Lebanese cuisine is one of the most unique mixes of culinary traditions in the world, as well as one that prides itself on a constant evolution and reinvention of many other dishes popular in Europe and the Middle East.
Because of this, a taste of Lebanon is a taste of the world, and with that in mind, here are just five of the most popular dishes Lebanon is well known for.
A dish so connected to Lebanon they even hold the world record for its largest-ever serving, hummus is a core part of not only traditional mezze dishes served with drinks, but is a vital base for many other Lebanese dishes, such as Fateh b’hummus, a combination of hummus, flatbread chunks and spiced yoghurt.
There are many different variations with a mix of garnishes, spices and drizzles, but the core of mashed chickpeas, tahini, lemon juice and garlic contain a little bit of everything that makes Lebanese food so special.
Another dish that has been connected to Lebanon since the very start, Kibbeh are a must-try mouthwatering mezze snack.
They are fried bulgur wheat croquettes mixed with ground lamb and served with yoghurt, although uncooked and baked varieties are also exceptionally popular.
A truly magnificent street food dish made up of slow-cooked meat (usually chicken, but you can also find lamb and beef shawarma), thinly sliced and served in a pitta with onions, pickled vegetables and tomatoes.
There are many variations, as is common with Lebanese dishes, but the key to a great shawarma serving is a delicate, long slow-roasting of the meat, generous basting and an exceptional, authentic marinade, which has made it a popular street food favourite around the world.
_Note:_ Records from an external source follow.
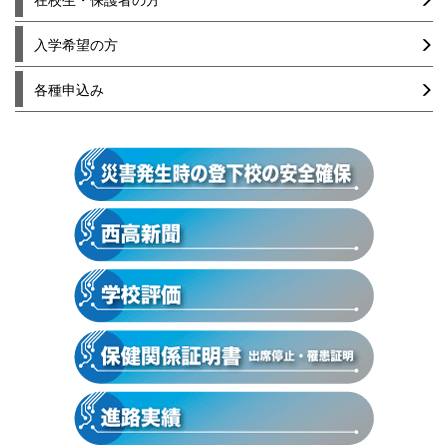
入学希望の方
各種申込み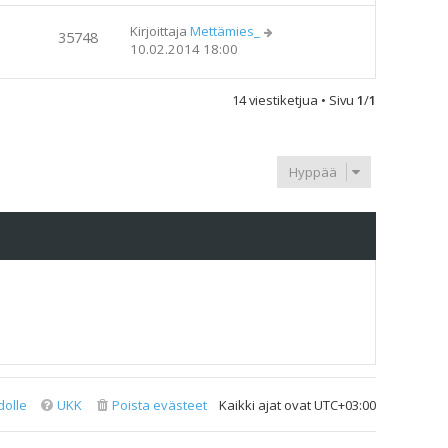
Kirjoittaja
Mettämies_
35748
10.02.2014 18:00
14 viestiketjua • Sivu
1
/
1
Hyppää
dolle
UKK
Poista evästeet
Kaikki ajat ovat
UTC+03:00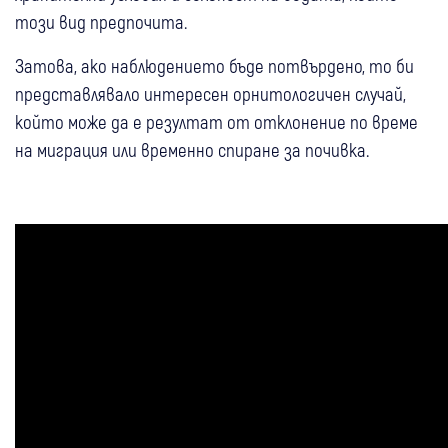
този вид предпочита.
Затова, ако наблюдението бъде потвърдено, то би
представлявало интересен орнитологичен случай,
който може да е резултат от отклонение по време
на миграция или временно спиране за почивка.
A bright, crunchy, exceptionally vibrant salad made with parsley leaves, chopped mint leaves, bulgur wheat and olive oil, with other ingredients added to this base such as minced onions, tomatoes, fresh lemon juice and red tomatoes.
The key to a great tabbouleh that makes it different from any other side or mezze salad is the chilling stage, which is where the tabbouleh mixes, marinates and brings out its most powerful flavours.
Around the same time as the biggest serving of hummus was being prepared, a similarly huge dish of falafel was also made, which may serve as an indication of just how popular the fried chickpea balls and fritters truly are.
Most commonly enjoyed either in a sandwich or in pita bread with vegetables and tahini dip, falafel is a hugely popular dish, especially with vegetarians due to its bold flavours and delightful crunch.
A dish that literally translates to ‘meat on dough’ this open-faced pie is hugely popular not only in Lebanon but also in South America when Levantines who travelled to the area brought the dish with them.
Traditionally it is a mix of spices with minced lamb, chopped onions, tomatoes, olive oil and a yoghurt or tahini dip, often garnished with an array of coriander, chopped cucumber or pomegranate seeds to add an extra dimension to a delicious hot pastry.